Before upgrading I had 1 Solution file with 1 Project in it. Now I have 1 Solution file with 4 projects in it. The projects are called:
Assembly-CSharp
Assembly-CSharp-Editor
Assembly-CSharp-firstpass
Assembly-UnityScript [not in mygame-csharp.sln - see edit]
I have tried deleting all project solution files and do a complete resync and I still end up with 4 projects. I can’t seem to find any information about these 4 projects? My assets are spread throughout all 4, some of them included in 1 project, others in several projects.
|EDIT + 1|
I currently run a virtual machine with Windows 7 + Visual Studio on it. I use this to get all the nice intellisense features.
The project Assembly-UnityScript will not open in Visual Studio. All three other projects depend on this project and thus nothing will compile.
BUT there are two project solutions. One called mygame and one called mygame-csharp. If you open the mygame-csharp solution it only contains the first 3 projects and will compile with visual studio - yay!
I still do not understand why there are extra projects and why they have not been mentioned in any documentation.
folders: “Standard Assets”, “Pro Standard Assets”, “Plugins”
All first pass assemblies is compiled first (C#, UnityScript, Boo). The reason is that you can’t use any classes from other languages unless they are already compiled and added to the project as assembly (thanks to .Net / Mono all are compatible).

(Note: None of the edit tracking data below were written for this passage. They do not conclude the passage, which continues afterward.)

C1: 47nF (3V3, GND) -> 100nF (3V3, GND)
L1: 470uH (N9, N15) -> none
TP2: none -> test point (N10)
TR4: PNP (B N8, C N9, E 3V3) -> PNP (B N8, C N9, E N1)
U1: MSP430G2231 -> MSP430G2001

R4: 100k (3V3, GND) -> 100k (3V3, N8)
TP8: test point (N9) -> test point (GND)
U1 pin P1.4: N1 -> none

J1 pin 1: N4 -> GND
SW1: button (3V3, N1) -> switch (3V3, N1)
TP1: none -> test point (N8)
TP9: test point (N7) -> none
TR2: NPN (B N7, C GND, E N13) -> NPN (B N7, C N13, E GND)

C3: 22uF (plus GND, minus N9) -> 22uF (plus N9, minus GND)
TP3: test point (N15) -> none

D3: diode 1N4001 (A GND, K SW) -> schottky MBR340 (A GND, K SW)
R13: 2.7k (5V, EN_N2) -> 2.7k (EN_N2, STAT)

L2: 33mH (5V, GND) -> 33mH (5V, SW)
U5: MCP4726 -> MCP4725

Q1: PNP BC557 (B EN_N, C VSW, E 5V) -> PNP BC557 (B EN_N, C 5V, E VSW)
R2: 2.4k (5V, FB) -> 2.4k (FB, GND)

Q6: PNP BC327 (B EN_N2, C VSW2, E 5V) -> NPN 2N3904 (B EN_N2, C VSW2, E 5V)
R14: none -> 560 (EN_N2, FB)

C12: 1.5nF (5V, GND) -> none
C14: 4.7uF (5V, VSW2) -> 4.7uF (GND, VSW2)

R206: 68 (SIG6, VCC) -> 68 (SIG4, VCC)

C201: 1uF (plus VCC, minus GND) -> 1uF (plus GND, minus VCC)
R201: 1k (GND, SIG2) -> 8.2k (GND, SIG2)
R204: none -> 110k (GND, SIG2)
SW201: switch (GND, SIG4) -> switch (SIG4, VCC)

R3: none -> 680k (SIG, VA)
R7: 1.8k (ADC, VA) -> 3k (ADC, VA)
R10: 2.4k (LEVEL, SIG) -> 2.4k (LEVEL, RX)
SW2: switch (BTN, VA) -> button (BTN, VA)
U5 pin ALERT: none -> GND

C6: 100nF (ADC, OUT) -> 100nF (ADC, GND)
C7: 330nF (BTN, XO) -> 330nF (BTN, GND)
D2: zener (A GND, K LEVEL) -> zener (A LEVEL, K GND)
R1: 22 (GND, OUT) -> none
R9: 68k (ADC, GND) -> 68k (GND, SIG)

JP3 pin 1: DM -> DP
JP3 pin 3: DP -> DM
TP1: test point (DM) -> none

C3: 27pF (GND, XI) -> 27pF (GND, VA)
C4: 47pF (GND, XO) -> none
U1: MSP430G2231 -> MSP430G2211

So a first-pass-C#-script can’t use a first-pass-UnityScript-script. The first passes provide the base on which the other passes are build on top.
2. (normal pass)
folders: everything outside “Editor” and the above mentioned folders
The usual compiling group is the group where most of your scripts should be located. The big advantage is that all assemblies from the first pass (from all languages) can be used in those scripts because they are already compiled.
3. Editor
Well, all editor scripts also go into a seperate assembly since it isn’t even included into the build. The editor scripts are compiled last so they can use all of your runtime scripts.
Some Notes:
I can understand the relationship between the different assemblies but i have to agree that it’s very confusing to work with. However when you stick to one language (i would recommend that) you only have to deal with one project (the normal one). Beside the better management it will also compile faster if you don’t have a first-pass group.
It totally fine that the editor stuff still is seperated since it IS something different.
Unity creates multiple solution files for the different editors since Visual studio can’t work with UnityScript the UnityScript projects are not included in the VS version.